Originally posted by DynaSoar
Carbon sleeve stretched to its maximum diameter will be weaker than using it at its nominal diameter. But even at that point it's stronger than the "proper" diameter of glass sleeve, which is stronger still than wrapped glass cloth. When it's pulled over LOC tube, which is tough to begin with, it's going to be near bullet proof. I'd put any thickness of CF over paper up against twice the thickness of glass over paper.

I can pull 1.5" light CF sleeve over 2.56" (BT80) tube. Actually I have to work it on over a nose cone, like a woman putting on panty hose, but I can do it. And I will be, for a scale model of the ARCA Demonstrator B. Glued onto paper, the "weakest" this stuff will be is way more than it'll need. Consider: we use CyA painted onto things to stiffen and toughen. Epoxy is tougher. If you painted the peeled LOC tube with epoxy alone, it'd make one tough tube. In fact, I did this with my LOC Legacy after incorrectly peeling the tube. It's quite a bit stronger now. If you epoxied even the weakest cloth over the tube the epoxy would have all the more surface area to grab, and be stronger yet.
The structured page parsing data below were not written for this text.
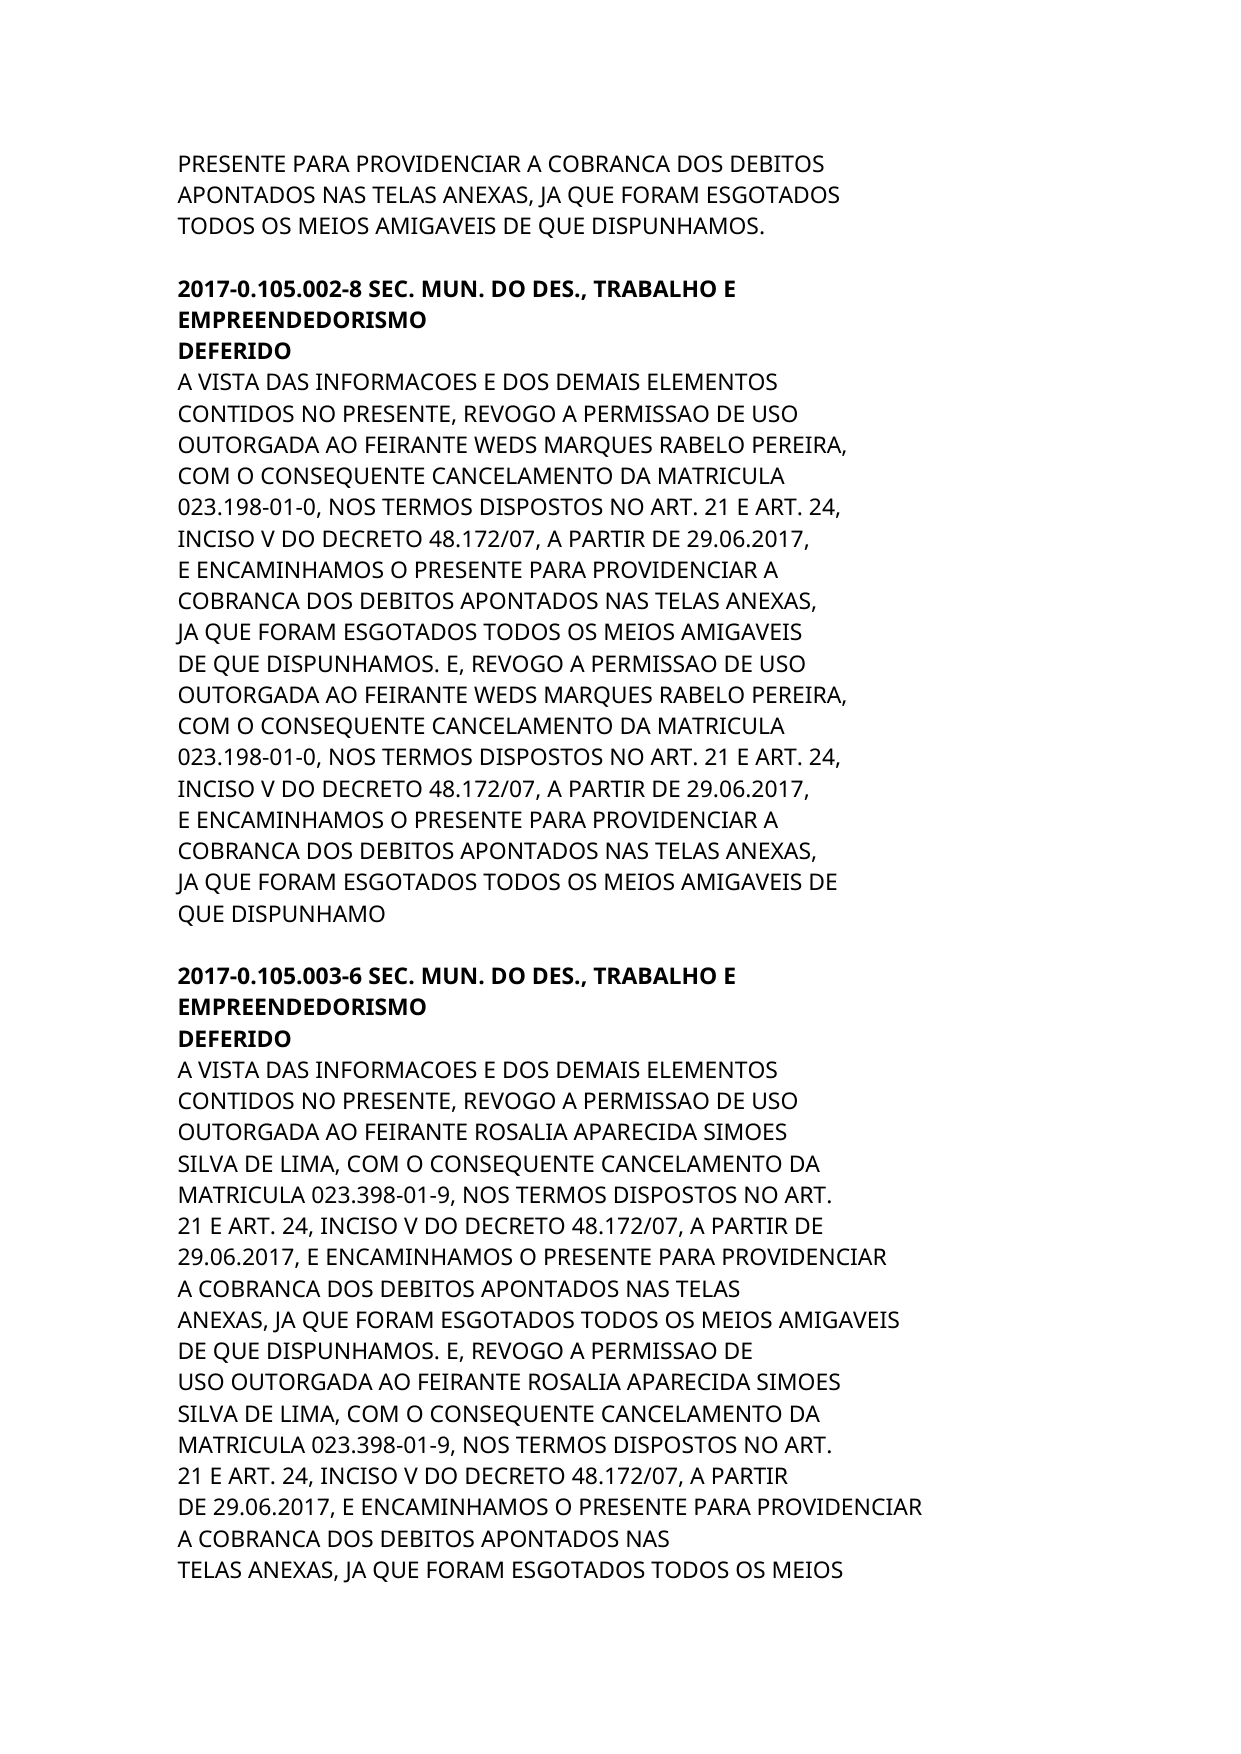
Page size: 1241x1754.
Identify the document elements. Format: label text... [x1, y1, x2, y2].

text 21 E ART. 24, INCISO V DO DECRETO 48.172/07, A PARTIR DE [177, 1210, 1063, 1241]
text 023.198-01-0, NOS TERMOS DISPOSTOS NO ART. 21 E ART. 24, [177, 491, 1063, 523]
text DEFERIDO [177, 335, 1063, 366]
text SILVA DE LIMA, COM O CONSEQUENTE CANCELAMENTO DA [177, 1398, 1063, 1429]
text 21 E ART. 24, INCISO V DO DECRETO 48.172/07, A PARTIR [177, 1460, 1063, 1491]
text INCISO V DO DECRETO 48.172/07, A PARTIR DE 29.06.2017, [177, 523, 1063, 554]
text E ENCAMINHAMOS O PRESENTE PARA PROVIDENCIAR A [177, 804, 1063, 835]
text QUE DISPUNHAMO [177, 898, 1063, 929]
text OUTORGADA AO FEIRANTE WEDS MARQUES RABELO PEREIRA, [177, 679, 1063, 710]
text SILVA DE LIMA, COM O CONSEQUENTE CANCELAMENTO DA [177, 1148, 1063, 1179]
text A VISTA DAS INFORMACOES E DOS DEMAIS ELEMENTOS [177, 366, 1063, 398]
text DE QUE DISPUNHAMOS. E, REVOGO A PERMISSAO DE USO [177, 648, 1063, 679]
text ANEXAS, JA QUE FORAM ESGOTADOS TODOS OS MEIOS AMIGAVEIS [177, 1304, 1063, 1335]
text COM O CONSEQUENTE CANCELAMENTO DA MATRICULA [177, 710, 1063, 741]
text INCISO V DO DECRETO 48.172/07, A PARTIR DE 29.06.2017, [177, 773, 1063, 804]
text OUTORGADA AO FEIRANTE WEDS MARQUES RABELO PEREIRA, [177, 429, 1063, 460]
text COBRANCA DOS DEBITOS APONTADOS NAS TELAS ANEXAS, [177, 835, 1063, 866]
text A COBRANCA DOS DEBITOS APONTADOS NAS TELAS [177, 1273, 1063, 1304]
text 29.06.2017, E ENCAMINHAMOS O PRESENTE PARA PROVIDENCIAR [177, 1241, 1063, 1273]
text MATRICULA 023.398-01-9, NOS TERMOS DISPOSTOS NO ART. [177, 1179, 1063, 1210]
text 2017-0.105.002-8 SEC. MUN. DO DES., TRABALHO E [177, 273, 1063, 304]
text A VISTA DAS INFORMACOES E DOS DEMAIS ELEMENTOS [177, 1054, 1063, 1085]
text JA QUE FORAM ESGOTADOS TODOS OS MEIOS AMIGAVEIS DE [177, 866, 1063, 898]
text APONTADOS NAS TELAS ANEXAS, JA QUE FORAM ESGOTADOS [177, 179, 1063, 210]
text MATRICULA 023.398-01-9, NOS TERMOS DISPOSTOS NO ART. [177, 1429, 1063, 1460]
text TELAS ANEXAS, JA QUE FORAM ESGOTADOS TODOS OS MEIOS [177, 1554, 1063, 1585]
text CONTIDOS NO PRESENTE, REVOGO A PERMISSAO DE USO [177, 398, 1063, 429]
text EMPREENDEDORISMO [177, 304, 1063, 335]
text 023.198-01-0, NOS TERMOS DISPOSTOS NO ART. 21 E ART. 24, [177, 741, 1063, 773]
text E ENCAMINHAMOS O PRESENTE PARA PROVIDENCIAR A [177, 554, 1063, 585]
text A COBRANCA DOS DEBITOS APONTADOS NAS [177, 1523, 1063, 1554]
text TODOS OS MEIOS AMIGAVEIS DE QUE DISPUNHAMOS. [177, 210, 1063, 241]
text PRESENTE PARA PROVIDENCIAR A COBRANCA DOS DEBITOS [177, 148, 1063, 179]
text EMPREENDEDORISMO [177, 991, 1063, 1023]
text DE QUE DISPUNHAMOS. E, REVOGO A PERMISSAO DE [177, 1335, 1063, 1366]
text JA QUE FORAM ESGOTADOS TODOS OS MEIOS AMIGAVEIS [177, 616, 1063, 648]
text OUTORGADA AO FEIRANTE ROSALIA APARECIDA SIMOES [177, 1116, 1063, 1148]
text 2017-0.105.003-6 SEC. MUN. DO DES., TRABALHO E [177, 960, 1063, 991]
text CONTIDOS NO PRESENTE, REVOGO A PERMISSAO DE USO [177, 1085, 1063, 1116]
text DE 29.06.2017, E ENCAMINHAMOS O PRESENTE PARA PROVIDENCIAR [177, 1491, 1063, 1523]
text DEFERIDO [177, 1023, 1063, 1054]
text USO OUTORGADA AO FEIRANTE ROSALIA APARECIDA SIMOES [177, 1366, 1063, 1398]
text COBRANCA DOS DEBITOS APONTADOS NAS TELAS ANEXAS, [177, 585, 1063, 616]
text COM O CONSEQUENTE CANCELAMENTO DA MATRICULA [177, 460, 1063, 491]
If you want the pretty of CF, the strength of CF and more heat resistance than anything else, but the cost of glass, look into "basalt" sleeve from Soller. If I didn't have a boatload of CF stock still and could justify it, I'd buy a bunch of this stuff. CF/glass looks pretty neat. I haven't used any. I have used kevlar/CF. Very hard to cut and sand. I used the last of my kevlar sleeve making ejection mufflers glued over the end of motor tubes rather than laminate with it.

Thank you for your input doc, I remember when you were first posting about carbon sleeving etc. Good stuff!

As it turns out, I may end up getting the 50/50 carbon/Purple glass sleeve for this rocket. I'll just make up for the extra weight with a bigger motor if needs be.